Can we come over our prejudices and enjoy that once was loathed? Let’s make a delicious leek soup to see the power of onions!

As I most recently have some time, I had been surfing on the internet yesterday. Looking to find new, fascinating thoughts, inspiring recipes that I have never tried before, to astonish my loved ones with. Hunting for a long time yet couldn’t come across lots of interesting stuff. Just before I thought to give up on it, I came upon this delightful and easy treat simply by chance. It seemed so fabulous on its photo, that called for fast actions.

It had been not difficult to imagine how it is created, its taste and how much my hubby will probably love it. Actually, it is very simple to keep happy the guy when it comes to puddings. Yes, I am a lucky one. Or maybe he is.Anyways, I visited the blog: Suncakemom and used the simple instuctions that had been accompanied by impressive images of the procedure. It really makes life rather easy. I can suppose it is a slight effort to take photos in the middle of cooking in the kitchen as you usually have sticky hands so that i pretty appreciate the effort and time she put in to make this post and recipe conveniently followed.
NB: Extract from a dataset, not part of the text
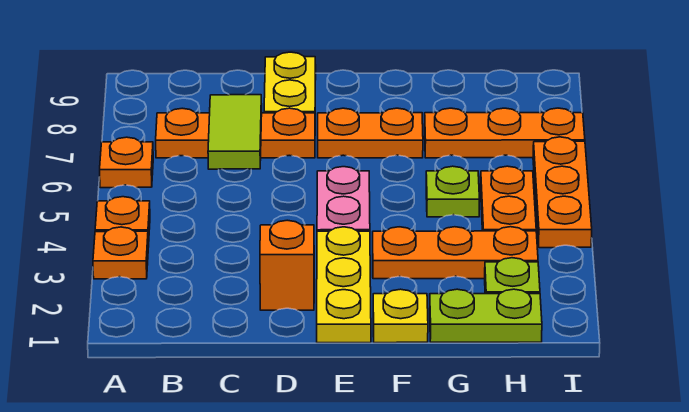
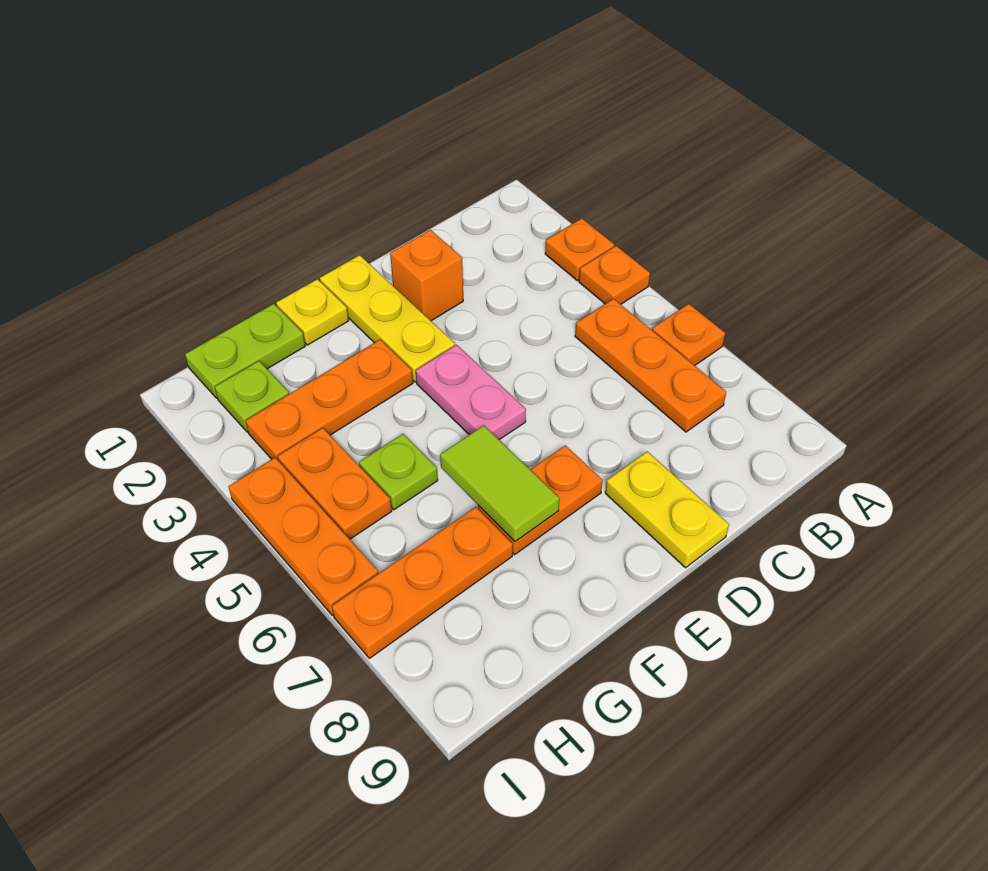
orange 1x3 plate [156,108,315,158] -> orange 1x3 plate turned to [575,299,726,432]
lime 1x2 tile [208,95,262,169] -> lime 1x2 tile moved to [440,426,559,541]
With that said I’m inspired presenting my own, personal dishes in the same way. Thanks for the idea.

I had been fine tuning the main mixture to make it for the taste of my loved ones. I’ve got to mention it was a terrific outcome. They loved the taste, the structure and enjoyed getting a treat like this during a stressful week. They ultimately demanded more, many more. So the next time I am not going to commit the same mistake. I’m gonna twin the quantity to get them pleased.

Leek Soup Recipe credit goes to Suncakemom.

Cut the leek into 4 parts along the long side without cutting it all the way through the end where the roots are. Rinse the leek and remove the roots too.

Remove the dried and the tough looking thick green bits too. Keep the light green looking tender parts.

Slice the leek up finely.

Heat oil in a pan and on high heat saute the sliced up leek until it collapses to about half of its size for about 3-5 minutes. We can use many more additional vegetables like cauliflower, broccoli, brussels sprouts or carrots. Mind that most vegetables needs 5 – 10 minutes sauteing time so start with those and only when they are tender enough, add the leek.

Fill the pan up with the broth. If we haven’t got our homemade broth or leftover chicken soup ready, just use some sort of ready made stock or even water with bouillon cubes.

Bring it to boil and add the cream. Let the flavors settle for a couple of minutes before serving.